東栄医療センターはベッド19床の診療所。人工透析のために通う患者は、愛知県東栄町、設楽町、豊根村から、静岡県浜松市天竜区までいます。
もとむら議員は、人工透析は1日おきに通い1回4―5時間かかる。もし東栄でできなくなれば往復2時間以上かけて遠くの病院へ通うことになると切々と訴え、「県境、そして、へき地の医療を守る」ために国の強力な支援を求めました。
高市早苗総務大臣は「特に公立病院や公立診療所は民間医療が困難なへき地医療を提供する重要な役割を担っていただいております。 このような不採算医療の提供などに要する経費について必要な地方交付税措置を講じています」と答弁しました。
①不採算地区病院特別交付税
もとむら議員は質問で国の5つの財源をあげて、東栄医療センターに活用できることを確認していきました。拡充される「不採算地区の病院100床未満について特別交付税」について、もとむら議員は「有床診療所も財政措置されますね」と質問。
高市大臣は「診療所の特別交付税措置も併せて拡充する」と回答しました。
②医師確保の特別交付税
続いて、もとむら議員は、「医師確保の特別交付税」適用について質問。高市大臣は医師確保の経費は「地方団体のご要望を踏まえ適切に対応してまいります」と答えました。
③地域社会再生事業費
もとむら議員は3つ目の財源として来年度創設予定の「地域社会再生事業費」を挙げ、「地域社会の維持、再生には医療従事者確保は必要です。東栄町も使えますね」と質問。
総務省側は「一般財源ですので、使途が縛られるものではありません」と答弁。
④国保直営診療施設助成
もとむら議員はさらに「国民健康保険の直営診療施設に対する助成制度」による補助を指摘しました。

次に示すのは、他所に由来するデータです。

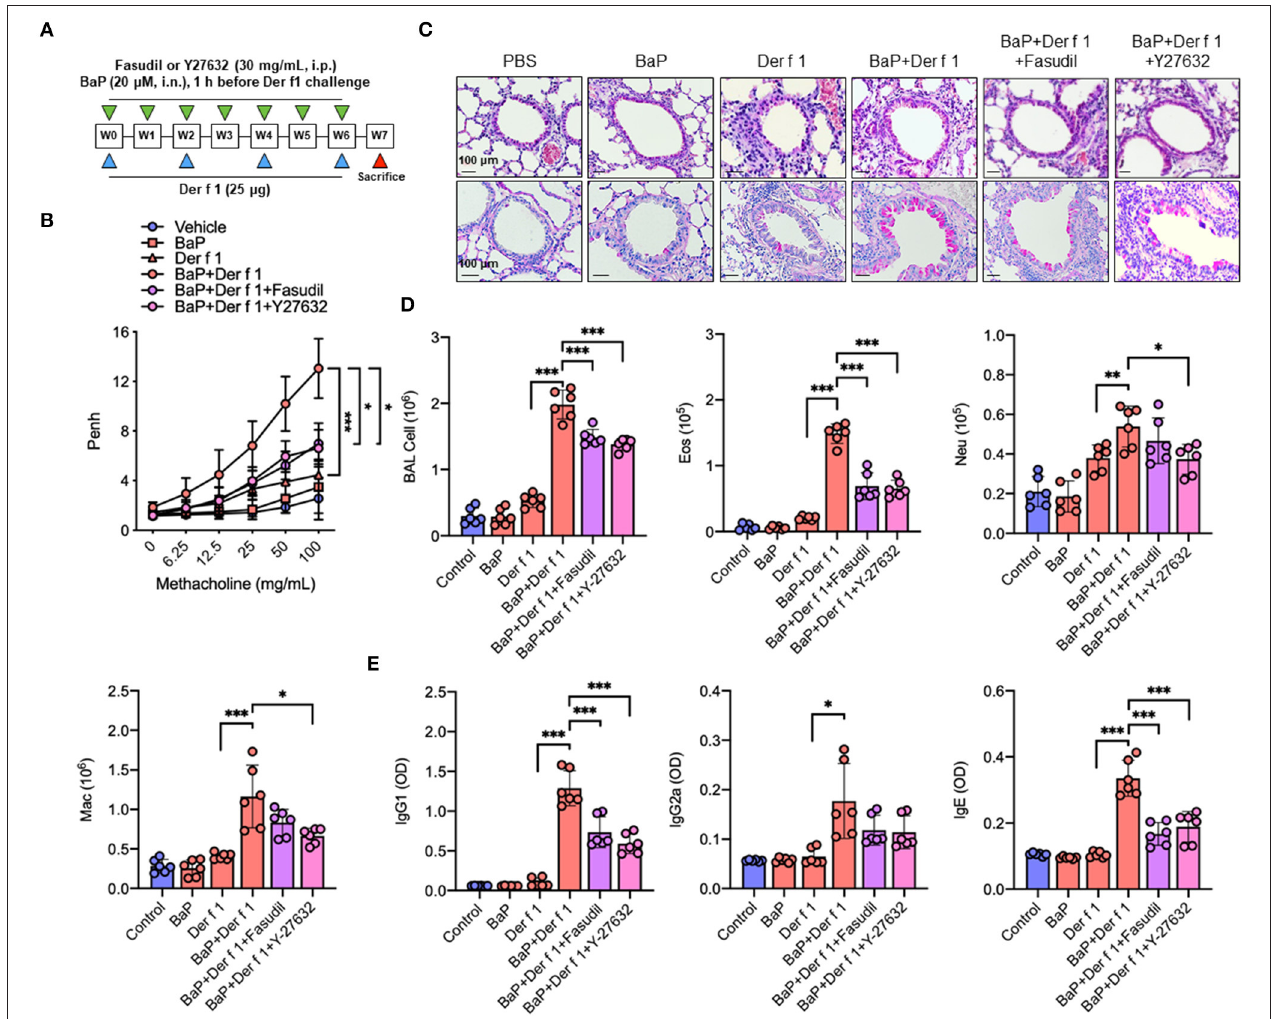
FIGURE 6 | Inhibition of RhoA suppresses BaP co-exposure-induced AHR and Th2-associated airway inflammation. (A) Protocol for BaP (20 µ M) and Der f 1 (25 µ g) co-exposure-induced mouse model of asthma in the presence or absence of Fasudil or Y-27632 (30 mg/ml, i.p.). (B) Lung resistance in response to increasing concentrations of methacholine using the forced oscillation technique (FlexiVent, SCIREQ). (C) Histological examination of mouse paraffin lung sections stained with hematoxylin and eosin (upper panel) and periodic acid–Schiff (lower panel). (D) Bronchoalveolar lavage fluid total and differential (eosinophil, neutrophil,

橋本岳厚労副大臣は助成について「民間の医療機関の進出が期待できない地域や医療機関の整備が不十分な地域などで国保被保険者への保険給付を確保するためのもの」、県から申請があれば「(対応)させていただく」と答弁。
⑤地域医療介護総合確保基金
5つ目に、もとむら議員は、「地域医療介護総合確保基金」のなかで、来年度予算が27億円増額される部分に触れ、「これを東栄医療センターの医療従事者確保のために使えるのであれば随分助かる。愛知県が計画を出せばこの財源を使えますね」と質すと、橋本副大臣は「県を通じて申請をいただければきちんと対応する」と述べました。
もとむら議員は最後に、「県境、へき地の地域医療を守るために、総務省、厚生労働省をはじめ国が責任を果たす」ことを強く求めました。
東栄医療センター
旧東栄町国民健康保険東栄病院。2019年4月東栄医療センターに改称し有床診療所化。町は人工透析継続から廃止に方向転換。今年3月末に人工透析機能を廃止し、その後無床診療所化する方針を示している。

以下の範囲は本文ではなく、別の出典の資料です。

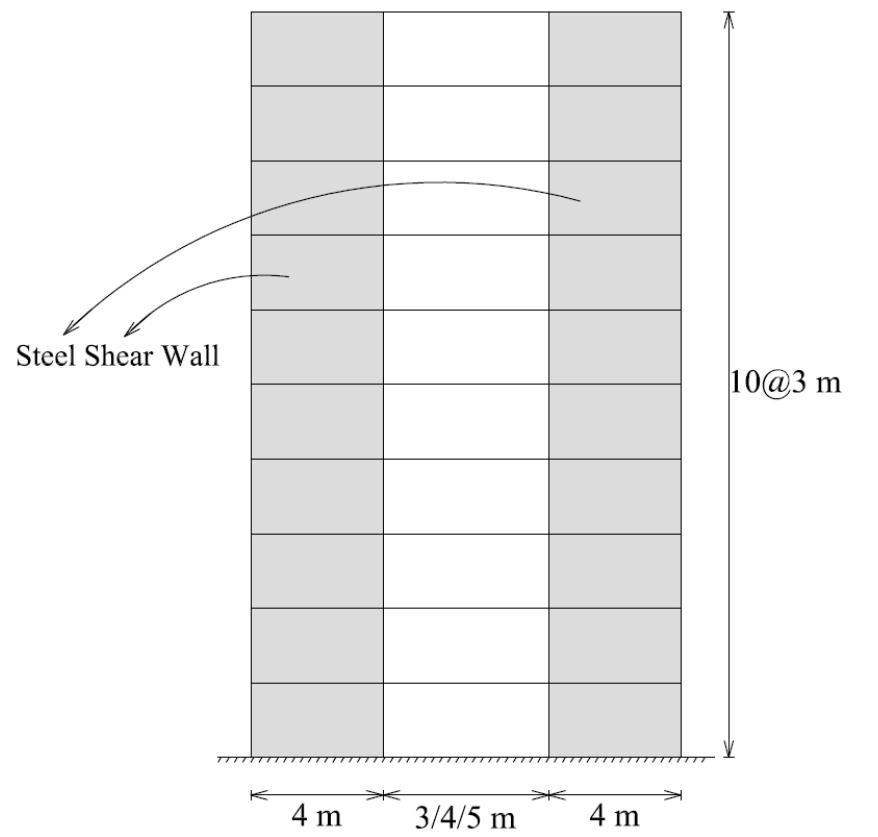
Fig. 4. Layout of the 10- story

「すごい」と町民から反響 日本共産党 浅尾もと子東栄町議
もとむら衆院議員の質問翌日、町民から「建前でなく町民のために本当によく調べている。感動した」「5つの財源を一つひとつ確認して認めさせた。すごい」など多くの反響があり。
4日、私は医療センター事務長に会い、町が国保直営診療施設助成の申請をしたことを確認しました。
さらに町総務課職員は、町が不採算地区病院特別交付税と医師確保の特別交付税を「見込んでいる」と言い、地域社会再生事業費と地域医療介護総合確保基金については「調べてみる」と答えました。
私は、町の職員に、もとむら議員のフェイスブックに掲載された「質問と答弁のダイジェスト」を印刷して手渡すと、彼は「こういう資料の提供はありがたい」と言っていました。
国と町の日本共産党議員の連携プレーで、人工透析と病床を守り、奥三河地域のへき地医療の充実をめざしてがんばります。